### PAGE EXTRACT
# # # # #
When the new book, Melting Point by Rachel Cockerell came across our desk, we knew we needed to read it with archival search fields at the ready. It’s a miraculous document and, in its own way, a refreshing, insightful and engrossing account of the American Jewish experience traced from an idea of Zion, to a pilgrimage to Galveston Texas, to the theaters of New York City, and to Jewish family homes in London, before, during, and after WW2. Indeed, Melting Point is a family story that’s actually the story of the modern Zionist movement and its offshoots. It’s a nonfiction book that takes an unconventional form, relying on primary sources—newspaper clippings, letters, interviews—and that’s it.
Cockerell has created a novelistic portrait of a family, a movement, of a pogrom-fearing wave of Jewish immigration to America from Russia, and of the Jewish philanthropists who funded these endeavors. It’s a polyphonic story that’s center is this curator who refuses to be seen. There has been a good amount of coverage of the book, released last year in the UK and last month in the US. We interviewed her a few weeks ago over Zoom. What follows is a slightly edited version of that conversation.
Berman Archive: For those not familiar with Melting Point, what is this book about and how did you go about writing it?
Rachel Cockerell: The short answer is that it’s about my great-grandfather who helped 10,000 Russian Jews get to Texas in the early 20th century. The longer answer is that it’s a story about migration and assimilation. It’s partly about my family, and partly about the founding of Zionism and how that led to my family ending up in London, which seems like a strange trajectory, but I traced my family’s roots further and further back and found that the reason my family is where they are now is because of Theodor Herzl, who founded modern Zionism. So it’s really a story of the melting pot of America and the melting pot of London.
I really just wanted to write a normal book. I had read a few Jewish family memoirs, like The Hare with Amber Eyes. I knew vaguely that I had some Jewish ancestry. My grandmother had come to London from the Russian Empire as a child, speaking Russian. She was Russian Jewish, but I didn’t really know much more than that. So I thought I would explore my grandmother and her father and my family’s life, and then I discovered this weird set of words—the Galveston movement or the Galveston Project—and that my great-grandfather had been involved. I realized that this book could not just be a straightforward family memoir. I just wanted to write a normal-looking book. All nonfiction books are primary sources interwoven with the narrator’s voice. If I could take my own voice out and tell the whole story through the eyes of those who were there, one primary source leading into the next. I find when I’m reading nonfiction books that the best bits are the quotations. You don’t ever really want the author to paraphrase something. I hope that this book doesn’t really feel experimental as you’re reading it. It just feels more immediate than it would if it had my voice in there.
# # # # #
Extend the Melting Point interview above, picking up after its final sentence.
# # # # #
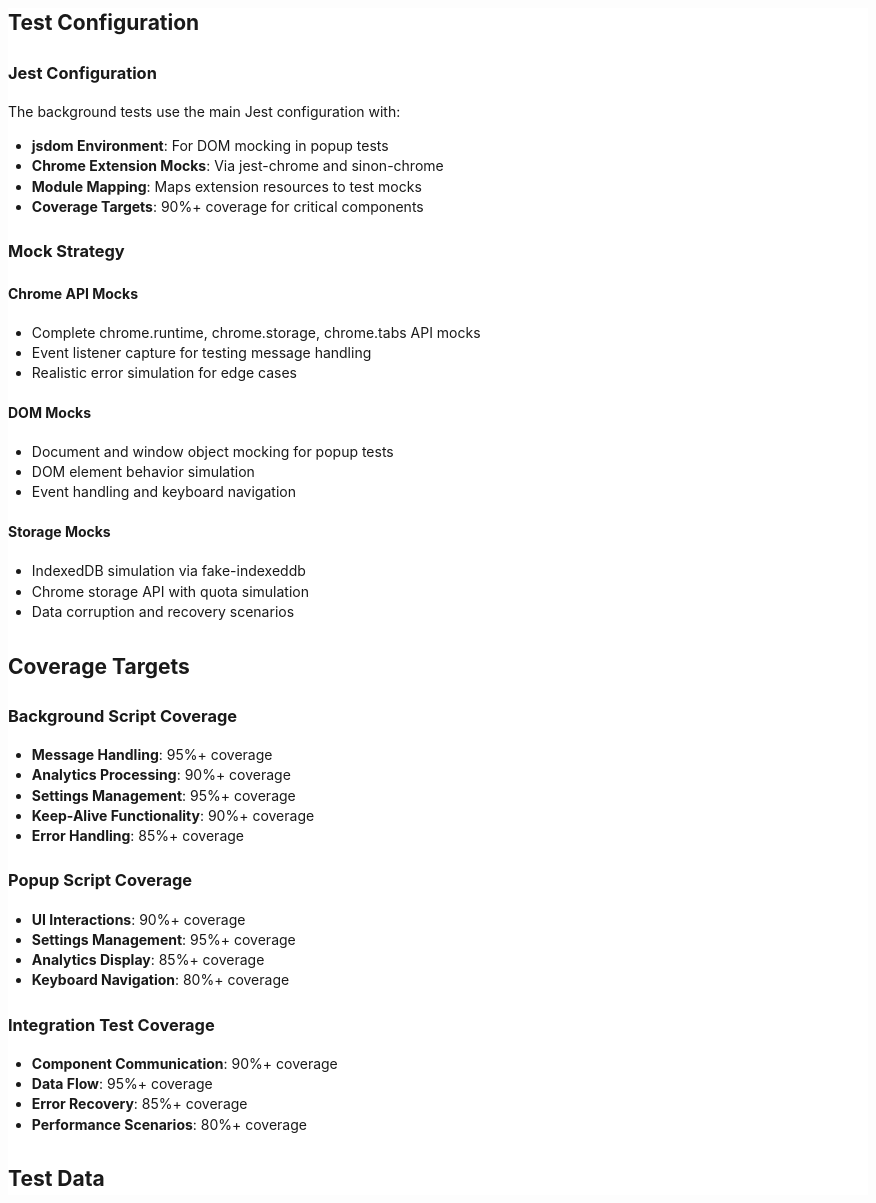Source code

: ## Test Configuration

### Jest Configuration

The background tests use the main Jest configuration with:
- **jsdom Environment**: For DOM mocking in popup tests
- **Chrome Extension Mocks**: Via jest-chrome and sinon-chrome
- **Module Mapping**: Maps extension resources to test mocks
- **Coverage Targets**: 90%+ coverage for critical components

### Mock Strategy

#### Chrome API Mocks
- Complete chrome.runtime, chrome.storage, chrome.tabs API mocks
- Event listener capture for testing message handling
- Realistic error simulation for edge cases

#### DOM Mocks  
- Document and window object mocking for popup tests
- DOM element behavior simulation
- Event handling and keyboard navigation

#### Storage Mocks
- IndexedDB simulation via fake-indexeddb
- Chrome storage API with quota simulation
- Data corruption and recovery scenarios

## Coverage Targets

### Background Script Coverage
- **Message Handling**: 95%+ coverage
- **Analytics Processing**: 90%+ coverage  
- **Settings Management**: 95%+ coverage
- **Keep-Alive Functionality**: 90%+ coverage
- **Error Handling**: 85%+ coverage

### Popup Script Coverage
- **UI Interactions**: 90%+ coverage
- **Settings Management**: 95%+ coverage
- **Analytics Display**: 85%+ coverage
- **Keyboard Navigation**: 80%+ coverage

### Integration Test Coverage
- **Component Communication**: 90%+ coverage
- **Data Flow**: 95%+ coverage
- **Error Recovery**: 85%+ coverage
- **Performance Scenarios**: 80%+ coverage

## Test Data
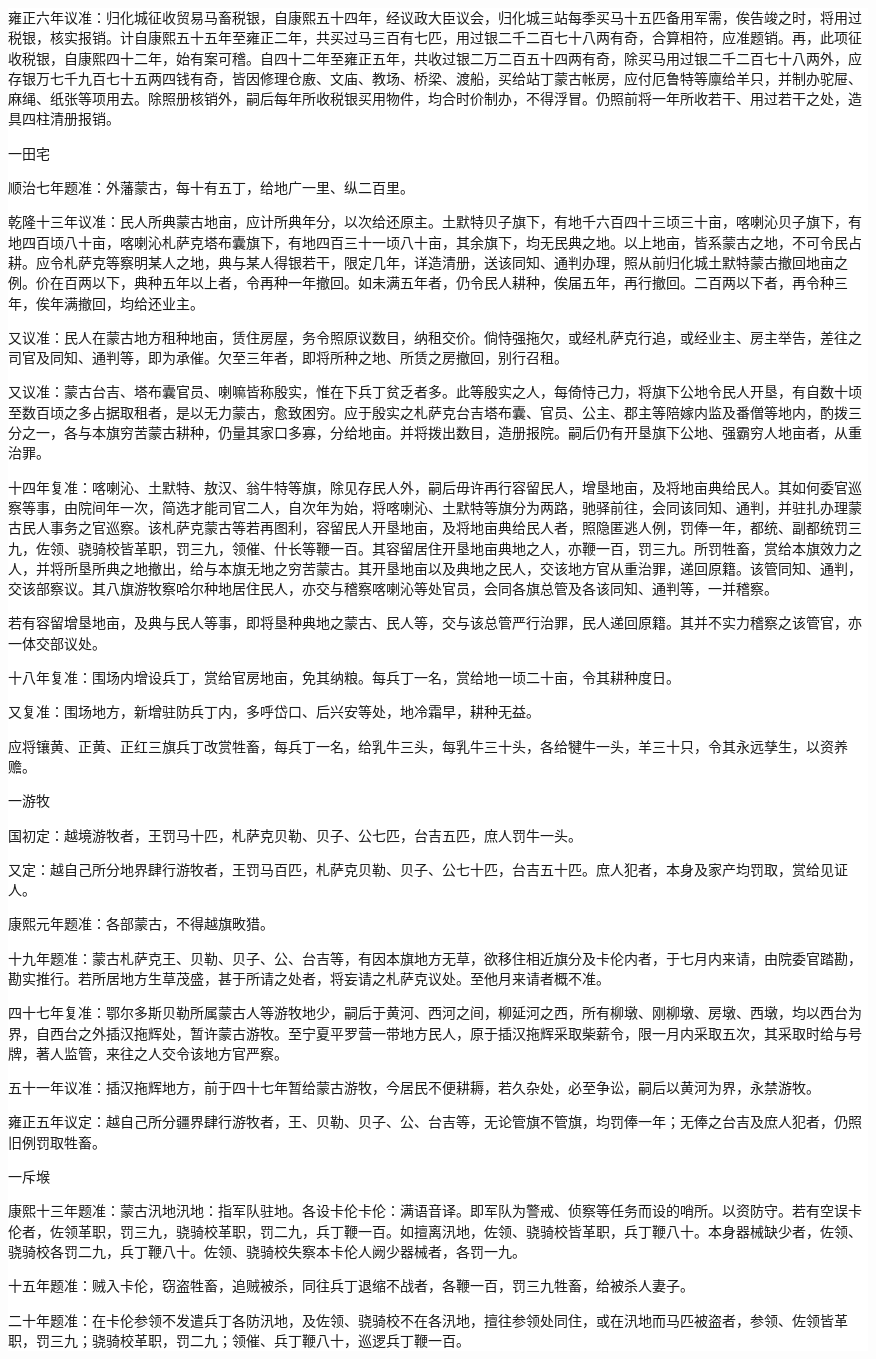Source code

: 雍正六年议准：归化城征收贸易马畜税银，自康熙五十四年，经议政大臣议会，归化城三站每季买马十五匹备用军需，俟告竣之时，将用过税银，核实报销。计自康熙五十五年至雍正二年，共买过马三百有七匹，用过银二千二百七十八两有奇，合算相符，应准题销。再，此项征收税银，自康熙四十二年，始有案可稽。自四十二年至雍正五年，共收过银二万二百五十四两有奇，除买马用过银二千二百七十八两外，应存银万七千九百七十五两四钱有奇，皆因修理仓廒、文庙、教场、桥梁、渡船，买给站丁蒙古帐房，应付厄鲁特等廪给羊只，并制办驼屉、麻绳、纸张等项用去。除照册核销外，嗣后每年所收税银买用物件，均合时价制办，不得浮冒。仍照前将一年所收若干、用过若干之处，造具四柱清册报销。

一田宅

顺治七年题准：外藩蒙古，每十有五丁，给地广一里、纵二百里。

乾隆十三年议准：民人所典蒙古地亩，应计所典年分，以次给还原主。土默特贝子旗下，有地千六百四十三顷三十亩，喀喇沁贝子旗下，有地四百顷八十亩，喀喇沁札萨克塔布囊旗下，有地四百三十一顷八十亩，其余旗下，均无民典之地。以上地亩，皆系蒙古之地，不可令民占耕。应令札萨克等察明某人之地，典与某人得银若干，限定几年，详造清册，送该同知、通判办理，照从前归化城土默特蒙古撤回地亩之例。价在百两以下，典种五年以上者，令再种一年撤回。如未满五年者，仍令民人耕种，俟届五年，再行撤回。二百两以下者，再令种三年，俟年满撤回，均给还业主。

又议准：民人在蒙古地方租种地亩，赁住房屋，务令照原议数目，纳租交价。倘恃强拖欠，或经札萨克行追，或经业主、房主举告，差往之司官及同知、通判等，即为承催。欠至三年者，即将所种之地、所赁之房撤回，别行召租。

又议准：蒙古台吉、塔布囊官员、喇嘛皆称殷实，惟在下兵丁贫乏者多。此等殷实之人，每倚恃己力，将旗下公地令民人开垦，有自数十顷至数百顷之多占据取租者，是以无力蒙古，愈致困穷。应于殷实之札萨克台吉塔布囊、官员、公主、郡主等陪嫁内监及番僧等地内，酌拨三分之一，各与本旗穷苦蒙古耕种，仍量其家口多寡，分给地亩。并将拨出数目，造册报院。嗣后仍有开垦旗下公地、强霸穷人地亩者，从重治罪。

十四年复准：喀喇沁、土默特、敖汉、翁牛特等旗，除见存民人外，嗣后毋许再行容留民人，增垦地亩，及将地亩典给民人。其如何委官巡察等事，由院间年一次，简选才能司官二人，自次年为始，将喀喇沁、土默特等旗分为两路，驰驿前往，会同该同知、通判，并驻扎办理蒙古民人事务之官巡察。该札萨克蒙古等若再图利，容留民人开垦地亩，及将地亩典给民人者，照隐匿逃人例，罚俸一年，都统、副都统罚三九，佐领、骁骑校皆革职，罚三九，领催、什长等鞭一百。其容留居住开垦地亩典地之人，亦鞭一百，罚三九。所罚牲畜，赏给本旗效力之人，并将所垦所典之地撤出，给与本旗无地之穷苦蒙古。其开垦地亩以及典地之民人，交该地方官从重治罪，递回原籍。该管同知、通判，交该部察议。其八旗游牧察哈尔种地居住民人，亦交与稽察喀喇沁等处官员，会同各旗总管及各该同知、通判等，一并稽察。

若有容留增垦地亩，及典与民人等事，即将垦种典地之蒙古、民人等，交与该总管严行治罪，民人递回原籍。其并不实力稽察之该管官，亦一体交部议处。

十八年复准：围场内增设兵丁，赏给官房地亩，免其纳粮。每兵丁一名，赏给地一顷二十亩，令其耕种度日。

又复准：围场地方，新增驻防兵丁内，多呼岱口、后兴安等处，地冷霜早，耕种无益。

应将镶黄、正黄、正红三旗兵丁改赏牲畜，每兵丁一名，给乳牛三头，每乳牛三十头，各给犍牛一头，羊三十只，令其永远孳生，以资养赡。

一游牧

国初定：越境游牧者，王罚马十匹，札萨克贝勒、贝子、公七匹，台吉五匹，庶人罚牛一头。

又定：越自己所分地界肆行游牧者，王罚马百匹，札萨克贝勒、贝子、公七十匹，台吉五十匹。庶人犯者，本身及家产均罚取，赏给见证人。

康熙元年题准：各部蒙古，不得越旗畋猎。

十九年题准：蒙古札萨克王、贝勒、贝子、公、台吉等，有因本旗地方无草，欲移住相近旗分及卡伦内者，于七月内来请，由院委官踏勘，勘实推行。若所居地方生草茂盛，甚于所请之处者，将妄请之札萨克议处。至他月来请者概不准。

四十七年复准：鄂尔多斯贝勒所属蒙古人等游牧地少，嗣后于黄河、西河之间，柳延河之西，所有柳墩、刚柳墩、房墩、西墩，均以西台为界，自西台之外插汉拖辉处，暂许蒙古游牧。至宁夏平罗营一带地方民人，原于插汉拖辉采取柴薪令，限一月内采取五次，其采取时给与号牌，著人监管，来往之人交令该地方官严察。

五十一年议准：插汉拖辉地方，前于四十七年暂给蒙古游牧，今居民不便耕耨，若久杂处，必至争讼，嗣后以黄河为界，永禁游牧。

雍正五年议定：越自己所分疆界肆行游牧者，王、贝勒、贝子、公、台吉等，无论管旗不管旗，均罚俸一年；无俸之台吉及庶人犯者，仍照旧例罚取牲畜。

一斥堠

康熙十三年题准：蒙古汛地汛地：指军队驻地。各设卡伦卡伦：满语音译。即军队为警戒、侦察等任务而设的哨所。以资防守。若有空误卡伦者，佐领革职，罚三九，骁骑校革职，罚二九，兵丁鞭一百。如擅离汛地，佐领、骁骑校皆革职，兵丁鞭八十。本身器械缺少者，佐领、骁骑校各罚二九，兵丁鞭八十。佐领、骁骑校失察本卡伦人阙少器械者，各罚一九。

十五年题准：贼入卡伦，窃盗牲畜，追贼被杀，同往兵丁退缩不战者，各鞭一百，罚三九牲畜，给被杀人妻子。

二十年题准：在卡伦参领不发遣兵丁各防汛地，及佐领、骁骑校不在各汛地，擅往参领处同住，或在汛地而马匹被盗者，参领、佐领皆革职，罚三九；骁骑校革职，罚二九；领催、兵丁鞭八十，巡逻兵丁鞭一百。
# # # # #
### RESPONSE AREA
The digitization of archives has just been such a gift to historians, and the Berman archive was such a gift to me.
Berman Archive: Was the Berman Archive useful to your process at all?
Rachel Cockerell: Yes, it was. I realized at a certain point that there was going to be this character in the book, Morris Waldman, who is a New York Jew who gets recruited to move to Galveston and help set up the Galveston Movement. Waldman wrote just this amazing account of not only the Galveston movement but his journey from New York to Texas by train in, I think, 1907. Seeing this landscape, this American landscape rolled by as you got closer to Texas, seeing the cowboys in their cowboy boots that he had read about in stories as a child. Then arriving in Galveston and the oleander lined boulevards, it was just so vivid. He wrote all this in a series of articles when he was, I think, an older man. These articles I stumbled upon one day in the Berman archive. I thought, “Wow, I’ve struck gold.” I remember thinking, “Whoever digitized this has just sort of brought my whole book together.” I felt like Waldman was this missing piece of the puzzle. He wrote so beautifully, and it was in something called the Social Service Quarterly, which I wouldn’t have found in one million years otherwise. And that made me think, “Thank God for archives, thank God for digitization.” The digitization of archives has just been such a gift to historians, and the Berman archive was such a gift to me.
Berman Archive: The first two-thirds of the book are mostly letters and news clippings, and you just feel the immediacy of it. Also in the language, too. Even some of the disjunctions or discrepancies between different interpretations were interesting. They didn’t need to be smoothed over because I understood what I was reading. That’s part of the trickiness of history, too.
Rachel Cockerell: Right? That was something I was always thinking about. The trickiness of history and the unreliability of memory. You can find this line in the book: “You can’t trust witnesses.” Writing nonfiction, who can you trust if you can’t trust witnesses? The whole of history is made up of people’s dodgy memories. People’s unreliable, shifting memories of things. So, yeah, that was a huge part of the book, juxtaposing people’s recollections, which seemed to contradict each other, so that these voices from the past were almost in conversation with each other, almost arguing with each other, saying, “That was like this.”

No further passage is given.